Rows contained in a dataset

Start of Block

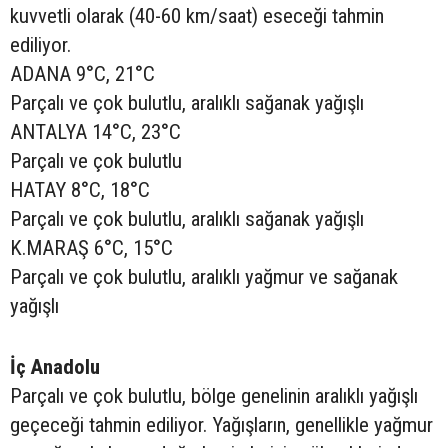
kuvvetli olarak (40-60 km/saat) eseceği tahmin
ediliyor.
ADANA 9°C, 21°C
Parçalı ve çok bulutlu, aralıklı sağanak yağışlı
ANTALYA 14°C, 23°C
Parçalı ve çok bulutlu
HATAY 8°C, 18°C
Parçalı ve çok bulutlu, aralıklı sağanak yağışlı
K.MARAŞ 6°C, 15°C
Parçalı ve çok bulutlu, aralıklı yağmur ve sağanak
yağışlı
İç Anadolu
Parçalı ve çok bulutlu, bölge genelinin aralıklı yağışlı
geçeceği tahmin ediliyor. Yağışların, genellikle yağmur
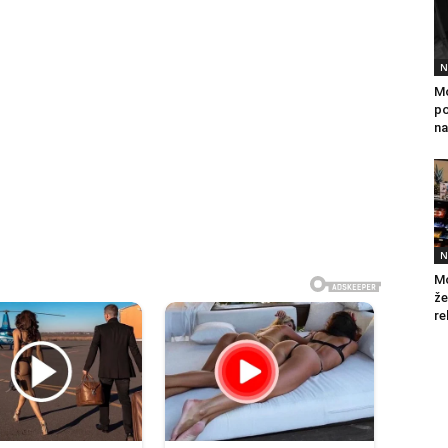
N
Mo
po
na
N
Mo
že
re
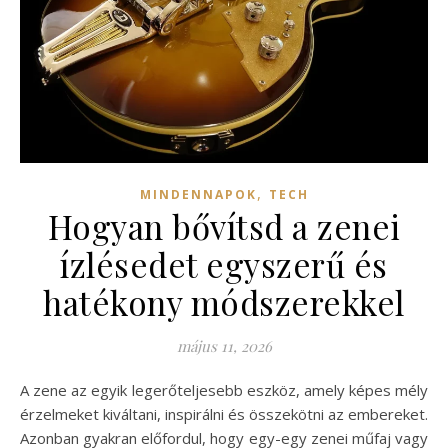
,
MINDENNAPOK
TECH
Hogyan bővítsd a zenei
ízlésedet egyszerű és
hatékony módszerekkel
május 11, 2026
A zene az egyik legerőteljesebb eszköz, amely képes mély
érzelmeket kiváltani, inspirálni és összekötni az embereket.
Azonban gyakran előfordul, hogy egy-egy zenei műfaj vagy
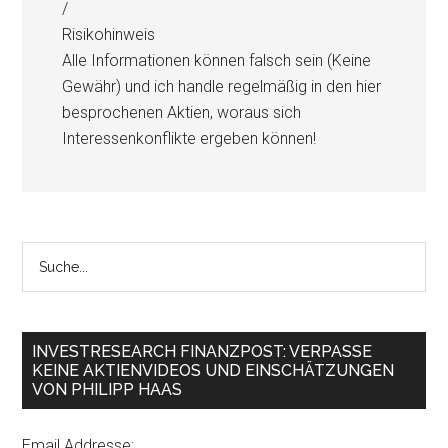
/
Risikohinweis
Alle Informationen können falsch sein (Keine
Gewähr) und ich handle regelmäßig in den hier
besprochenen Aktien, woraus sich
Interessenkonflikte ergeben können!
INVESTRESEARCH FINANZPOST: VERPASSE
KEINE AKTIENVIDEOS UND EINSCHÄTZUNGEN
VON PHILIPP HAAS
Email Addresse:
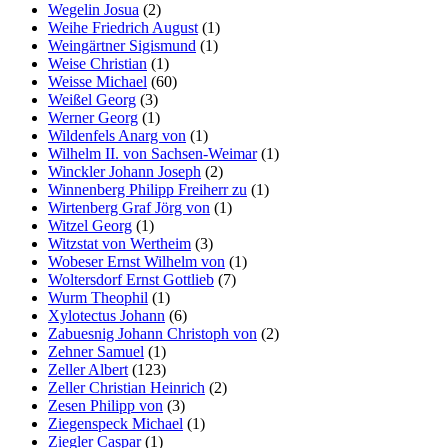
Wegelin Josua
(2)
Weihe Friedrich August
(1)
Weingärtner Sigismund
(1)
Weise Christian
(1)
Weisse Michael
(60)
Weißel Georg
(3)
Werner Georg
(1)
Wildenfels Anarg von
(1)
Wilhelm II. von Sachsen-Weimar
(1)
Winckler Johann Joseph
(2)
Winnenberg Philipp Freiherr zu
(1)
Wirtenberg Graf Jörg von
(1)
Witzel Georg
(1)
Witzstat von Wertheim
(3)
Wobeser Ernst Wilhelm von
(1)
Woltersdorf Ernst Gottlieb
(7)
Wurm Theophil
(1)
Xylotectus Johann
(6)
Zabuesnig Johann Christoph von
(2)
Zehner Samuel
(1)
Zeller Albert
(123)
Zeller Christian Heinrich
(2)
Zesen Philipp von
(3)
Ziegenspeck Michael
(1)
Ziegler Caspar
(1)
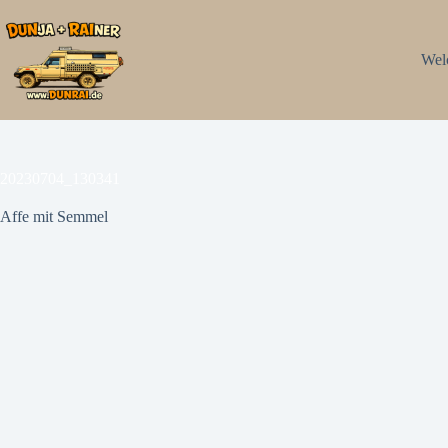
Zum
Inhalt
springen
Wel
20230704_130341
Affe mit Semmel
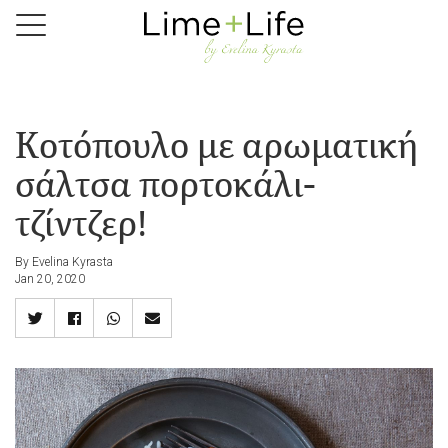
Skip
to
main
content
Κοτόπουλο με αρωματική
σάλτσα πορτοκάλι-
τζίντζερ!
By Evelina Kyrasta
Jan 20, 2020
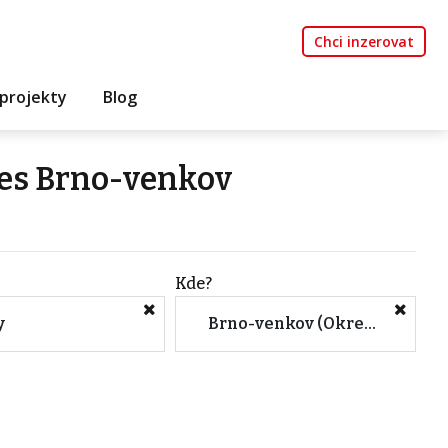
Chci inzerovat
projekty
Blog
res Brno-venkov
Kde?
y
Brno-venkov (Okres, Jihomoravský kraj)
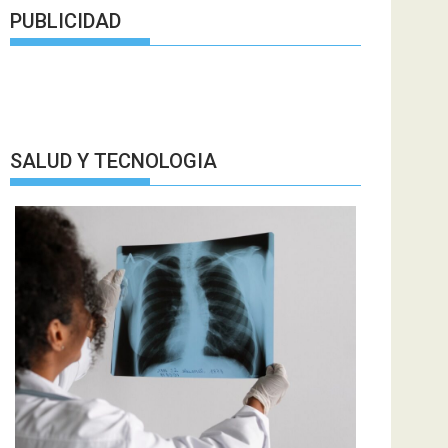
PUBLICIDAD
SALUD Y TECNOLOGIA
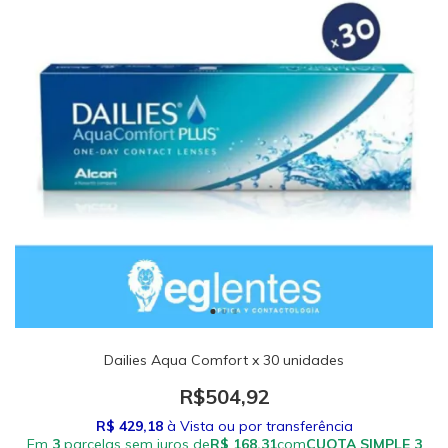
Dailies Aqua Comfort x 30 unidades
R$504,92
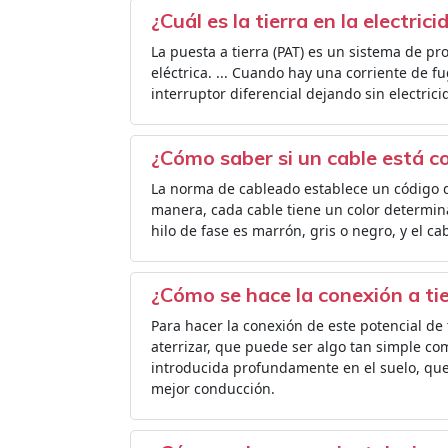
¿Cuál es la tierra en la electric
La puesta a tierra (PAT) es un sistema de pr
eléctrica. ... Cuando hay una corriente de fu
interruptor diferencial dejando sin electricid
¿Cómo saber si un cable está c
La norma de cableado establece un código de
manera, cada cable tiene un color determina
hilo de fase es marrón, gris o negro, y el ca
¿Cómo se hace la conexión a ti
Para hacer la conexión de este potencial de t
aterrizar, que puede ser algo tan simple c
introducida profundamente en el suelo, qu
mejor conducción.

End of Block

■ Exercise brief ■
Extract the text from all the rows above and reproduce each line unchanged. Leave the picture markers out of the answer.

■ Task solution ■
kuvvetli olarak (40-60 km/saat) eseceği tahmin
ediliyor.
ADANA 9°C, 21°C
Parçalı ve çok bulutlu, aralıklı sağanak yağışlı
ANTALYA 14°C, 23°C
Parçalı ve çok bulutlu
HATAY 8°C, 18°C
Parçalı ve çok bulutlu, aralıklı sağanak yağışlı
K.MARAŞ 6°C, 15°C
Parçalı ve çok bulutlu, aralıklı yağmur ve sağanak
yağışlı
İç Anadolu
Parçalı ve çok bulutlu, bölge genelinin aralıklı yağışlı
geçeceği tahmin ediliyor. Yağışların, genellikle yağmur
N
Mo
po
na
N
Mo
že
re
,
MINDENNAPOK
TECH
Hogyan bővítsd a zenei
ízlésedet egyszerű és
hatékony módszerekkel
május 11, 2026
A zene az egyik legerőteljesebb eszköz, amely képes mély
érzelmeket kiváltani, inspirálni és összekötni az embereket.
Azonban gyakran előfordul, hogy egy-egy zenei műfaj vagy
/
Risikohinweis
Alle Informationen können falsch sein (Keine
Gewähr) und ich handle regelmäßig in den hier
besprochenen Aktien, woraus sich
Interessenkonflikte ergeben können!
INVESTRESEARCH FINANZPOST: VERPASSE
KEINE AKTIENVIDEOS UND EINSCHÄTZUNGEN
VON PHILIPP HAAS
Email Addresse:
Wegelin Josua
(2)
Weihe Friedrich August
(1)
Weingärtner Sigismund
(1)
Weise Christian
(1)
Weisse Michael
(60)
Weißel Georg
(3)
Werner Georg
(1)
Wildenfels Anarg von
(1)
Wilhelm II. von Sachsen-Weimar
(1)
Winckler Johann Joseph
(2)
Winnenberg Philipp Freiherr zu
(1)
Wirtenberg Graf Jörg von
(1)
Witzel Georg
(1)
Witzstat von Wertheim
(3)
Wobeser Ernst Wilhelm von
(1)
Woltersdorf Ernst Gottlieb
(7)
Wurm Theophil
(1)
Xylotectus Johann
(6)
Zabuesnig Johann Christoph von
(2)
Zehner Samuel
(1)
Zeller Albert
(123)
Zeller Christian Heinrich
(2)
Zesen Philipp von
(3)
Ziegenspeck Michael
(1)
Ziegler Caspar
(1)
Zum
Inhalt
springen
Wel
20230704_130341
Affe mit Semmel
Skip
to
main
content
Κοτόπουλο με αρωματική
σάλτσα πορτοκάλι-
τζίντζερ!
By Evelina Kyrasta
Jan 20, 2020
Chci inzerovat
projekty
Blog
res Brno-venkov
Kde?
y
Brno-venkov (Okres, Jihomoravský kraj)
PUBLICIDAD
SALUD Y TECNOLOGIA
Dailies Aqua Comfort x 30 unidades
R$504,92
¿Cuál es la tierra en la electric
La puesta a tierra (PAT) es un sistema de pr
eléctrica. ... Cuando hay una corriente de fu
interruptor diferencial dejando sin electricid
¿Cómo saber si un cable está c
La norma de cableado establece un código de
manera, cada cable tiene un color determina
hilo de fase es marrón, gris o negro, y el ca
¿Cómo se hace la conexión a ti
Para hacer la conexión de este potencial de t
aterrizar, que puede ser algo tan simple c
introducida profundamente en el suelo, qu
mejor conducción.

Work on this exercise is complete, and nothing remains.